Marcial di Fonzo Bo, avec sa troupe du Théâtre des Lucioles a trouvé dans ce texte de quoi satisfaire son goût de l’humour noir et de la satire sociale la plus mordante. Après avoir fait ses classes avec Alfredo Arias, il poursuit le travail de décloisonnement du spectacle théâtral initié auprès de Matthias Langhoff et privilégie les dramaturges argentins, Copi, et Spregelburd. On se souvient des deux pièces qu’il a présentées à Avignon en 2011, La paranoïa et L’entêtement. Avec sa complice, Elise Vigier il privilégie un théâtre de situations, souvent drôle, parfois franchement cruel, comique et décalé.
Il trouve aujourd’hui, avec Martin Crimp de quoi nourrir sa veine satirique féroce, dans une pièce réjouissante à force d’humour et de causticité.
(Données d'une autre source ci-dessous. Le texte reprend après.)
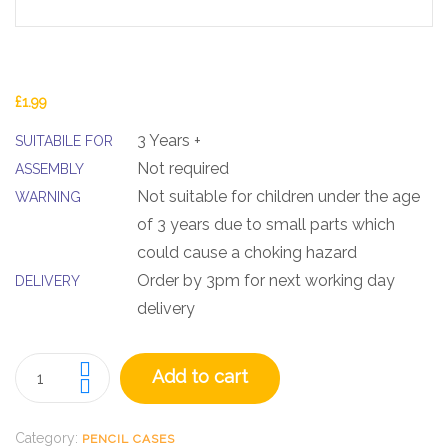
£
1.99
3 Years +
SUITABILE FOR
Not required
ASSEMBLY
Not suitable for children under the age
WARNING
of 3 years due to small parts which
could cause a choking hazard
Order by 3pm for next working day
DELIVERY
delivery
Add to cart
Category:
PENCIL CASES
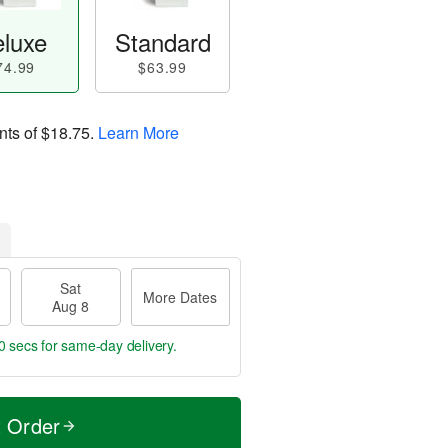
luxe
Standard
74.99
$63.99
nts of
$18.75
.
Learn More
Sat
More Dates
Aug 8
9 secs
for same-day delivery.
t Order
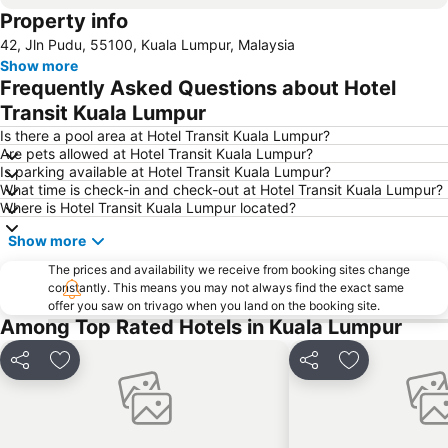
Property info
KLIA Ekspres
Terminal Bersepadu Selatan
42, Jln Pudu, 55100, Kuala Lumpur, Malaysia
Jalan Tunku Abdul Rahman
Dataran Merdeka
Show more
Aquaria
Masjid Jamek
Frequently Asked Questions about Hotel
One Utama Shopping Centre
Petronas Twin Towers
Transit Kuala Lumpur
Sunway Pyramid Shopping Centre
Jalan Tun Razak
Is there a pool area at Hotel Transit Kuala Lumpur?
Are pets allowed at Hotel Transit Kuala Lumpur?
Zoo Negara
Pasar Seni
Is parking available at Hotel Transit Kuala Lumpur?
What time is check-in and check-out at Hotel Transit Kuala Lumpur?
Sepang International Circuit
Batu Caves
Where is Hotel Transit Kuala Lumpur located?
Petaling Street
Port Klang
Show more
KL Tower
1 Utama
The prices and availability we receive from booking sites change
Airport Sultan Abdul Aziz Shah
Chinatown
constantly. This means you may not always find the exact same
offer you saw on trivago when you land on the booking site.
Taman KLCC
Central Market Kuala Lumpur
Among Top Rated Hotels in Kuala Lumpur
The Curve
Putrajaya Hot Air Balloon Fiesta
Lot 10
Bukit Melawati
Share
Add to favorites
Share
Add to favor
Monorail
Tropicana City Mall
Kepong Forestry Park - FRIM
Sultan Abdul Samad Building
La pièce se compose de trois tableaux, respectivement intitulés « Destruction de la famille », « Les cinq libertés essentielles à l’individu » et « Dans la république du bonheur ».
Le rideau se lève sur une grande table, autour de laquelle se distribuent les six personnages qui composent la famille anglaise typique, parents, grands parents, les deux filles qui se chicanent, et l’oncle qui débarque avec sa nouvelle femme pour leur annoncer son départ vers une destination inconnue. Et l’oncle trouve dans ce départ l’occasion d’apurer les comptes avec la famille, servant à chacun ses quatre vérités. Ce premier tableau forme à lui tout seul un drame à la Pinter, où le brutalité des rapports humains le dispute à l’humour noir et à l’absurde.
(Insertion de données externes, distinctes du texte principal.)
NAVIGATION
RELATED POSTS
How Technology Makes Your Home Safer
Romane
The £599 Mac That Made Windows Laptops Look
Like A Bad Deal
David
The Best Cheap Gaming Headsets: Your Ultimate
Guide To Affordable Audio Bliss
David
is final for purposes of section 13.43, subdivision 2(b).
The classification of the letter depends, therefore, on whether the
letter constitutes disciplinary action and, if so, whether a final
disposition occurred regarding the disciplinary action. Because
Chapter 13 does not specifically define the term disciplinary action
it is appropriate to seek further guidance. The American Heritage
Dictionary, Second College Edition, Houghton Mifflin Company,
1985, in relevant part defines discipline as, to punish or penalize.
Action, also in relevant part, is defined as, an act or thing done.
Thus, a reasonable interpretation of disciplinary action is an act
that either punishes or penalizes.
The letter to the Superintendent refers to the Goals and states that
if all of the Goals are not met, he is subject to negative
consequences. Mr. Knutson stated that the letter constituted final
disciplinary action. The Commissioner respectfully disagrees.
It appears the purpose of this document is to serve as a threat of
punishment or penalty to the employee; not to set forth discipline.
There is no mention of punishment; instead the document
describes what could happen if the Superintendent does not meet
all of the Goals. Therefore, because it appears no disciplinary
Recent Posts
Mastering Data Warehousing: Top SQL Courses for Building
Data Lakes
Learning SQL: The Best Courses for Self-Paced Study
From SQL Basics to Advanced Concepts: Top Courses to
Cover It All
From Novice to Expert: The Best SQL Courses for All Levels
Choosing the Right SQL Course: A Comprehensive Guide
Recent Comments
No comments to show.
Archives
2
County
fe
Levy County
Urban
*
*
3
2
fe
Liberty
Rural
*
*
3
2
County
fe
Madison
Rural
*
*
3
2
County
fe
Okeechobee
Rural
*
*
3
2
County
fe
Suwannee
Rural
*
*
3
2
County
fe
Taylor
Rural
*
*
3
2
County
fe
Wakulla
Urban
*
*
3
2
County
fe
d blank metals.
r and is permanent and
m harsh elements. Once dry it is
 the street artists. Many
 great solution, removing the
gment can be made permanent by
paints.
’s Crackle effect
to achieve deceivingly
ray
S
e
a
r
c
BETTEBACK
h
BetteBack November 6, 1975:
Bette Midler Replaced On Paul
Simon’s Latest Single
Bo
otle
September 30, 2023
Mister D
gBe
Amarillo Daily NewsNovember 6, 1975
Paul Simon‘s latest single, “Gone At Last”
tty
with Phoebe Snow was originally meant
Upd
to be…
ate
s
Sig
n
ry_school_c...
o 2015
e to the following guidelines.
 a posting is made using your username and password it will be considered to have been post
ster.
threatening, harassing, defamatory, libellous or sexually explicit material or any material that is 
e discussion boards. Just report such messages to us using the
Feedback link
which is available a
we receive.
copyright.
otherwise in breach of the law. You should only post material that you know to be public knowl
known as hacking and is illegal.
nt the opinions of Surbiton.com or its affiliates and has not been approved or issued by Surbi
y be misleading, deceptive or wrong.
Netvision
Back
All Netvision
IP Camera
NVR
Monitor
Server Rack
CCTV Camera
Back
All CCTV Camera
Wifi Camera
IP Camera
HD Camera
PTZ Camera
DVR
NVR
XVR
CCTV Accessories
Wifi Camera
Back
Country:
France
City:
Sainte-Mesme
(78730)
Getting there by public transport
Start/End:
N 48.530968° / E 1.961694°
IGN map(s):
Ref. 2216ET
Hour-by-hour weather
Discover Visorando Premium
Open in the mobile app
Mais le second tableau crée une rupture dramaturgique et un renouvellement complet du ton et du style. Sur le mode de la comédie musicale, avec danse et musique, les personnages exécutent des variations sur le thème de l’identité et de l’appartenance de l’individu au groupe. Ce qui est problématisé par cette comédie grinçante, ce sont les standards d’un bonheur uniformisé et la tyrannie du bonheur à tout prix.
La troisième partie élargit le cadre de la réflexion à l’échelle de la communauté, la république, au sens étymologie du terme. Passant ainsi de la cellule familiale, au groupe d’appartenance et finalement à la collectivité dans son ensemble, le drame trouve un cadre apaisant, où peut se réinventer l’humanité. N’importe quel lieu ouvert fera l’affaire pour installer cet espace nouveau de la parole.
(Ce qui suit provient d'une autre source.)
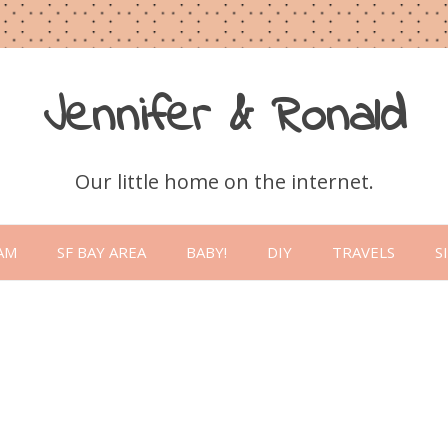
Jennifer & Ronald
Our little home on the internet.
Skip
to
AM
SF BAY AREA
BABY!
DIY
TRAVELS
S
content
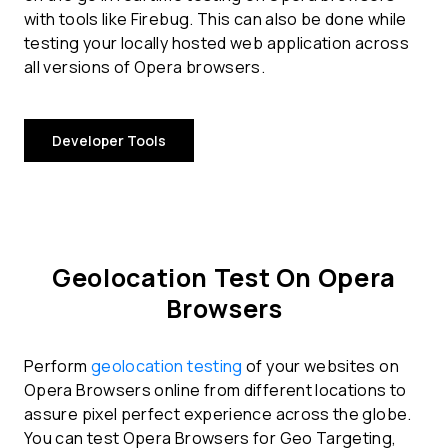
with tools like Firebug. This can also be done while
testing your locally hosted web application across
all versions of Opera browsers.
Developer Tools
Geolocation Test On Opera
Browsers
Perform
geolocation testing
of your websites on
Opera Browsers online from different locations to
assure pixel perfect experience across the globe.
You can test Opera Browsers for Geo Targeting,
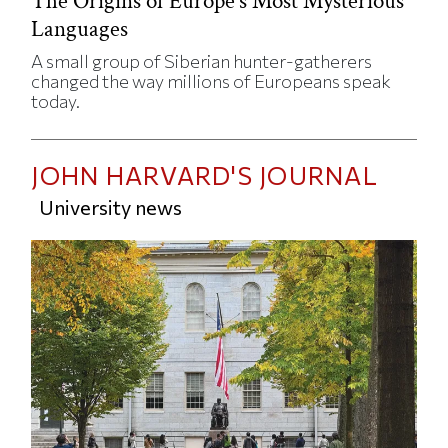
The Origins of Europe’s Most Mysterious
Languages
A small group of Siberian hunter-gatherers
changed the way millions of Europeans speak
today.
JOHN HARVARD'S JOURNAL
University news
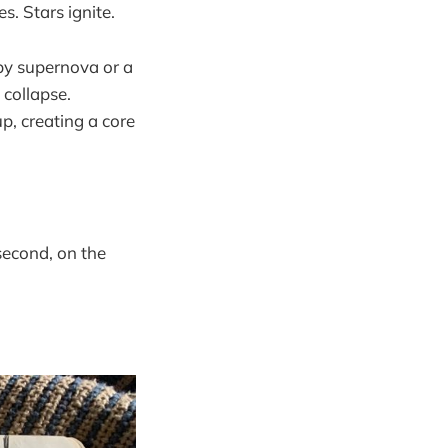
s. Stars ignite.
by supernova or a
 collapse.
p, creating a core
second, on the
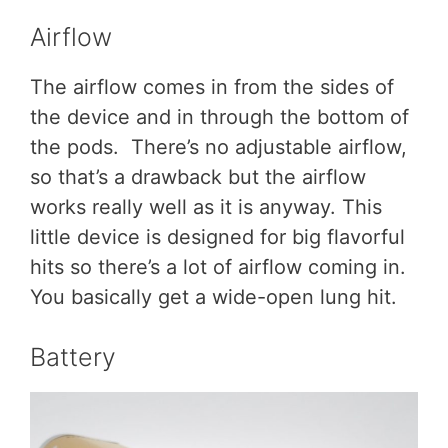
Airflow
The airflow comes in from the sides of
the device and in through the bottom of
the pods. There’s no adjustable airflow,
so that’s a drawback but the airflow
works really well as it is anyway. This
little device is designed for big flavorful
hits so there’s a lot of airflow coming in.
You basically get a wide-open lung hit.
Battery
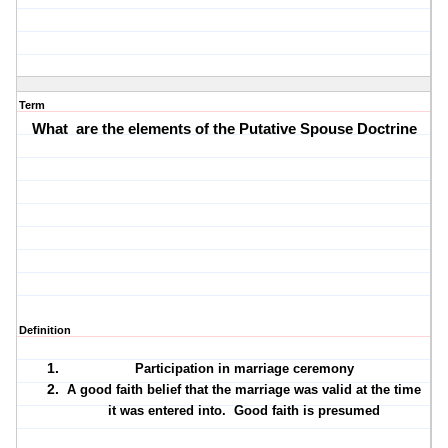
Term
What
are the elements of the Putative Spouse Doctrine
Definition
Participation in marriage ceremony
A good faith belief that the marriage was valid at the time
it was entered into.
Good faith is presumed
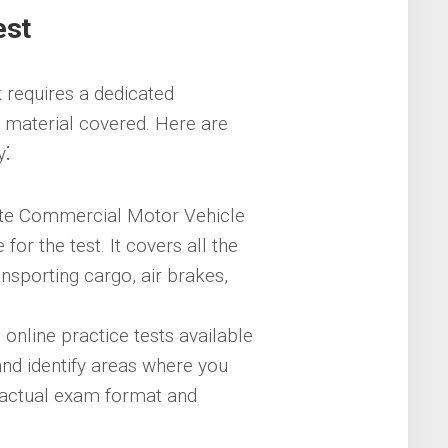
est
 requires a dedicated
 material covered. Here are
y⁚
te Commercial Motor Vehicle
or the test. It covers all the
ransporting cargo, air brakes,
nline practice tests available
nd identify areas where you
 actual exam format and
Aussi dérangeant soit-il dans sa férocité et dans sa déconstruction, ce spectacle, flirtant avec le cinéma, affichant une esthétique de bande dessinée et des rythmes de comédie musicale n’a pas déconcerté le public stéphanois avide de nouveautés et de trouvailles créatives. Le public à l’unisson avec la compagnie, l’auteur et le metteur en scène a parfaitement illustré cette « Jouvence sur les planches » que constatait naguère Clémentine Gallot dans un article du Monde (27/12/2014), mettant en avant les succès remportés à Paris et Avignon par Julien Gosselin, Jean-Christophe Meurisse et Thomas Jolly. C’est le même public juvénile et curieux qui fréquente la salle de la Comédie de Saint-Étienne, et suit dans l’enthousiasme le programme qui lui a concocté Arnaud Meunier. Heureuse rencontre entre un public fervent et un metteur en scène et directeur de salle exigeant , qui a su renouveler le public, la production et la programmation dans une ville où souffle l’esprit de la création tous azimuts, contrairement à ce que laissent entendre certains journalistes mal inspirés et peu informés.